Exercise input:
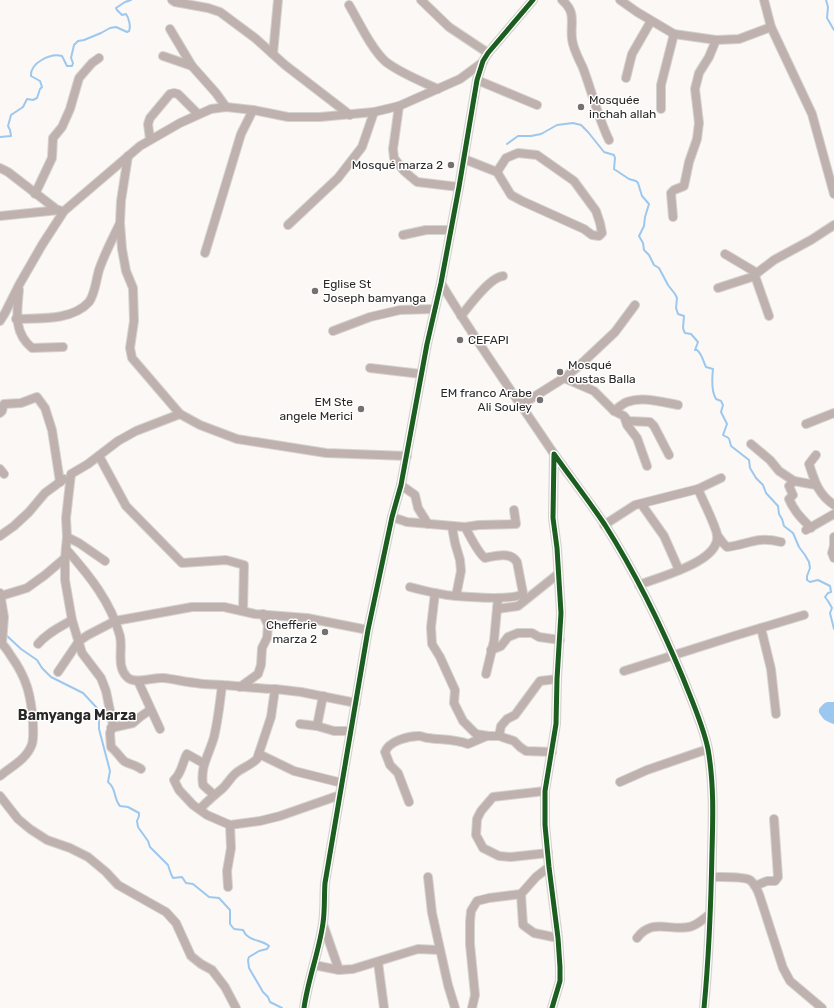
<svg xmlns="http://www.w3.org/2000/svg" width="834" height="1008" font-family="Rubik,sans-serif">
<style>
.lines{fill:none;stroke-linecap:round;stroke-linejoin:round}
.stream{stroke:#9cc8ef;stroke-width:2}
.river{stroke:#9cc8ef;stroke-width:12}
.minor-casing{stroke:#d5d3d1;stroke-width:10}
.minor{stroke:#beb1ae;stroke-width:8}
.cycleway-casing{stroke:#fff;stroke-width:8}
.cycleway{stroke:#1b5e20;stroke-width:5}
.poi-dot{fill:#747170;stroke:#fff;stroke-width:1.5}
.labels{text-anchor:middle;stroke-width:3;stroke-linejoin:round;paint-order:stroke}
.poi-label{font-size:12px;fill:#2b2928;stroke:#fff;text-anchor:start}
.quarter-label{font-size:14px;font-weight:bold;fill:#2b2928;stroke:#fff}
</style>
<rect width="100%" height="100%" fill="#fbf8f5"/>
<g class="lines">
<g class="stream">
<polyline points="826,0 828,7 827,18 834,30"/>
<path d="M0,137L11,136L10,130L8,126L11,115L23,107L27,99L33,100L37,98L40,89L42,87L40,81L31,76C30,63 50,53 62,56L67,66H72L73,63L71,58L74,45L78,41L84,40L101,33L110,28L116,27L127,32L129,31C131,27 129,18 126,14L122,15L117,10L116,8L125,2L131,0"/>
<path d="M507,144L518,136H531L541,134L557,125L573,123L581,125L588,132L604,152L614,155L615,158L614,169L629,179L636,181L638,183L642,196L649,204L645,217L644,226L639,236L643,243L644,250L649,255L654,265L659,268L668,285L675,294L677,298L676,308L678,314L684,316L683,328L684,331L685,333L691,334L698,342L695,350H697C702,354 703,361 706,367L713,369C712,378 711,391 716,399L721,401L723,405L721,412L727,424L723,435C731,440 728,435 731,446L749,460L750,468L756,478L763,485L766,493L778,506L779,514L782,519L784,526L793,533L799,547L805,555L809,562L810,568L807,576V580L810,582L818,580L830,586L831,592L828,593L825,597L828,601L832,608L830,613L834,629"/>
<path d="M6,635L21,649L37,660L42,668L51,677L83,693L97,708L99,716V729L110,771L108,782C117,789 113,798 120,806L128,807L139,813V816L137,821L138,827L148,841L150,847L168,865L171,874L173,878L182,877L186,883L193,884L209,897L219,898L230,910V924L234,929L243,930C248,942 261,939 269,946L267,949L259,951L249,957L248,960L249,968L263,992L268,997L270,1002L282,1008"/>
</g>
<polyline class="river" points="834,708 828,708 825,711 828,715 834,718"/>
<g class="minor-casing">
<g id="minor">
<polyline points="172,0 175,2 208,8 220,12 255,38 285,65 350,115"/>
<polyline points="421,0 449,27 488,53"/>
<path d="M562,0C577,13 570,22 572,39C573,49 579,59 583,68C592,92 598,117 609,140"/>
<polyline points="620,0 637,12 674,34 716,40 739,39 771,27"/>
<polyline points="764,0 771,27 812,114 834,194"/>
<path d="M349,5C359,22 372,50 386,62C402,74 421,81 438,89"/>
<polyline points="170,29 192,66 216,93 226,107"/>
<polyline points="273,54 278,0"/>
<polyline points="163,56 192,66"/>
<polyline points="626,78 632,54 651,21"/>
<polyline points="477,80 537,105"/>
<polyline points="399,106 393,149 394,158 404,171 417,182 459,187"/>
<polyline points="661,109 661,85 674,34"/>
<polyline points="150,139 148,124 150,118 170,94 174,93 178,94 198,114"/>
<polyline points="128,156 121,201 120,223 122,249 126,271 133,288 134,321 130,348 132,358 180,414 200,425 237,439 326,453 407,456"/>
<polyline points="464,159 497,172 511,195 522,201 584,229 592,235 599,236 602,233 600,223 596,211 574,181 537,155 518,153 506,158 497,172"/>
<polyline points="0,168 8,172 56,209"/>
<polyline points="35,194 52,158 53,138 62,127 70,109 79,78 92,63 99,58"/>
<polyline points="0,216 59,210"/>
<polyline points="673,217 671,193 674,190 684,186 689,162 697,139 699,123 695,89 699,73 709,57 716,40"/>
<polyline points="288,225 338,178 362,147 374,112"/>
<polyline points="403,235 426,230 451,230"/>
<polyline points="205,253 241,134 253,110"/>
<polyline points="725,254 757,273 755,276 769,316"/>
<polyline points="757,273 774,260 811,240 834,225"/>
<path d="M441,283C476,342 516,397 554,454"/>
<polyline points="718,288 755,276"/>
<path d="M19,290C17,312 13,332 32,348L63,347"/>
<path d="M461,316C469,306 490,277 503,276"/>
<path d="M16,319C39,318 72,321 89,302C95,294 96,280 99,270C104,255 112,240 119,225"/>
<polyline points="0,321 5,313 19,285 42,245 64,211 140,146 180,123 211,109 226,107 253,110 288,117 320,117 374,112 399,106 460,79 483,62"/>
<polyline points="333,331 370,317 400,310 434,309"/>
<polyline points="370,368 421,374"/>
<polyline points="564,378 580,365 615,332 635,305"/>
<polyline points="521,405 564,378 594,391 614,411 624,416 628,421 650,422 654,426 669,455"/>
<path d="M614,411C618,408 622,404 627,402C643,396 662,402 678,405"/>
<polyline points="0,413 2,411 4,404 21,403 37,397 45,408 52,430 60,482"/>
<polyline points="625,419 627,425 637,438 647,466"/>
<polyline points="806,424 834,413"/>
<polyline points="751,444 770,460 779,471 794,481 816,485"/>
<path d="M816,455L809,464C815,482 818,494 834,505"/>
<polyline points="99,456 126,506 182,563 226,560 244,565 243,611"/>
<polyline points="0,469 4,474"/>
<path d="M794,481L789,486L793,495L789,499C794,511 802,519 811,528"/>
<polyline points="401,485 415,495 418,508 428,524"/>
<polyline points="642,505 664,536 679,570"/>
<path d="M392,517L407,522L465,527C470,536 478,553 485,558C495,556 510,551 517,562L523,593C517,601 468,597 456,596C441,595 425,591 410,587"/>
<polyline points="604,525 635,505 698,489 721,478"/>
<polyline points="452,527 455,543 460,560 461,571 456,596"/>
<polyline points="465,527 479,525 516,524 514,510"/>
<polyline points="806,530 834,514"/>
<path d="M717,535L723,543L727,547C750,544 756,536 781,542"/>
<polyline points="0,536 14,526 29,512 45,493 64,479"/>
<polyline points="67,537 79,543 105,561"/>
<polyline points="834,537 834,546 832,553 834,558"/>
<path d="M66,549C89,575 111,602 120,636C123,649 116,666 127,677C135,685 153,677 163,678C174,679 185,682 196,683C205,685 214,684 223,685C241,686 258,689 275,689L271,717L257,759C251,765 242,768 236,773C231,777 228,783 223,788C215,795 207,801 200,809"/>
<path d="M65,558V580L72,620L82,653L101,678L106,691L113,725L110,733L111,747C116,751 119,756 124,761C128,764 136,765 141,769"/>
<path d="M639,585C658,577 722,562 717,534C714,522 703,501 698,489"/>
<polyline points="0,593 4,617 2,643"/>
<polyline points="435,593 431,627 432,644 440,657 455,690 454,703 463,721 476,734 488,736 499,736 514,741 520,747 526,751 552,752"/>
<polyline points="1,596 27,588 45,575 65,558 67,537 66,518 71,474 88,464 118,441 136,431 180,414"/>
<polyline points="497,609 518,606 558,574"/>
<polyline points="761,628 771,669 776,714"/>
<path d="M0,642C5,646 8,651 11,656C27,678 31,696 33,722C33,729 34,737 32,744C27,759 12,766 0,776"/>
<path d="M38,644C47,633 60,627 72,620"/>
<polyline points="491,650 501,646 508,637 518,633 532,633 539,637 560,640"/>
<polyline points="624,671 734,636 804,615"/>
<polyline points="58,672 79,641 88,635 115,621 192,607 224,607 255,614 307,618 368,630"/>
<polyline points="486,674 494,641 498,598"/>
<polyline points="138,681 160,729"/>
<polyline points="240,687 258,674 261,665 262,648 267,638 268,625 263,614"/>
<polyline points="275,689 301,692 356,703"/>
<polyline points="300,724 317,726 334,731 351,731"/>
<polyline points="317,726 323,696"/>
<polyline points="111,728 133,723 140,717 150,710"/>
<polyline points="499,736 501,726 507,719 515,715 540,681 557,679"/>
<polyline points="259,754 294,771 342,783"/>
<path d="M203,763L187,754C182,763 182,773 174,780L179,790L193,805L207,815L230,825L260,821L280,816L340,795"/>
<polyline points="620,782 647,770 708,749"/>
<polyline points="545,791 493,797 481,811 477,819 476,835 483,848 499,856 511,857 548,853"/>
<path d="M214,795L203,785C200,766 209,755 214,737C218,720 220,703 222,685"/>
<polyline points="0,796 18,819 30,829 47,840 70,848 88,857 106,872 118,885 166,912 176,923 191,956 201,964 212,970 225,987 236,1008"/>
<path d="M409,802L398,773L390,765L385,752C389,741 408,736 419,736C422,736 425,738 428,738C442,740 455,739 468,744L487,736"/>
<polyline points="428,877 432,913 448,985 455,1008"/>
<path d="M712,877C721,877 743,876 750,880C755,884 758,891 760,897L783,968L790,981L822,1008"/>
<polyline points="755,886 767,881 775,881 778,877 774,819"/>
<polyline points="228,887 227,871 231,848 230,825"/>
<polyline points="521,894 523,925 534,933 558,938"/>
<polyline points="323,924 339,970"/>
<path d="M637,938C652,918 669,931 689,927C698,925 703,919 710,914"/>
<polyline points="378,962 384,1008"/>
<polyline points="314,965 339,970 353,969 418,949 439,950"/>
<path d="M304,1008C308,979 319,952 323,923C325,910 324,896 325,883L368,630L392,517L401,485L427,344L441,283L459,187L477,80L483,61L488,53L533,0"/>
<polyline points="472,1008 475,995 470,944 470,922 471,911 477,901 489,898 521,894 536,877 549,867"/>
<path d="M552,1008L560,981V967L558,938L549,867L545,825V791L556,724L557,679L561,613L557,548L553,518L554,454C571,478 589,501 605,525C636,574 661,625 683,678C692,701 703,725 708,749C714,783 713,817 712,851C711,904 709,956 704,1008"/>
</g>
</g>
<use href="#minor" class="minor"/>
<g class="cycleway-casing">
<g id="cycleway">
<path d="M304,1008C308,979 319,952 323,923C325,910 324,896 325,883L368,630L392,517L401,485L427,344L441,283L459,187L477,80L483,61L488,53L533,0"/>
<path d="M552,1008L560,981V967L558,938L549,867L545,825V791L556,724L557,679L561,613L557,548L553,518L554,454C571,478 589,501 605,525C636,574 661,625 683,678C692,701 703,725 708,749C714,783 713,817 712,851C711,904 709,956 704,1008"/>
</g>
</g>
<use href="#cycleway" class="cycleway"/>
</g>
<g class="poi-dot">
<circle cx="581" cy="107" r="4"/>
<circle cx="451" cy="165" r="4"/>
<circle cx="315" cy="291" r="4"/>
<circle cx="460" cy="340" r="4"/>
<circle cx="560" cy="372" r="4"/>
<circle cx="540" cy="400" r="4"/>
<circle cx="361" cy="409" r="4"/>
<circle cx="325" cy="632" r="4"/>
</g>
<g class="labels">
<g class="poi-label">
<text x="589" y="104">Mosquée<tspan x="589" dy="14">inchah allah</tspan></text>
<text x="443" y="169" text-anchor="end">Mosqué marza 2</text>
<text x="323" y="288">Eglise St<tspan x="323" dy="14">Joseph bamyanga</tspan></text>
<text x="468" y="344">CEFAPI</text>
<text x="568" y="369">Mosqué<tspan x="568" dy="14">oustas Balla</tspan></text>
<text x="532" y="397" text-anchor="end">EM franco Arabe<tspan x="532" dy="14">Ali Souley</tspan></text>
<text x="353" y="406" text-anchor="end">EM Ste<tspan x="353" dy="14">angele Merici</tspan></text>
<text x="317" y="629" text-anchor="end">Chefferie<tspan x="317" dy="14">marza 2</tspan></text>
</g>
<g class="quarter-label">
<text x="77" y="720">Bamyanga Marza</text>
</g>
</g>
</svg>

Exercise:
Scan the listing above and report how many of its lines hold the word "round", giving the number only.

Response:
2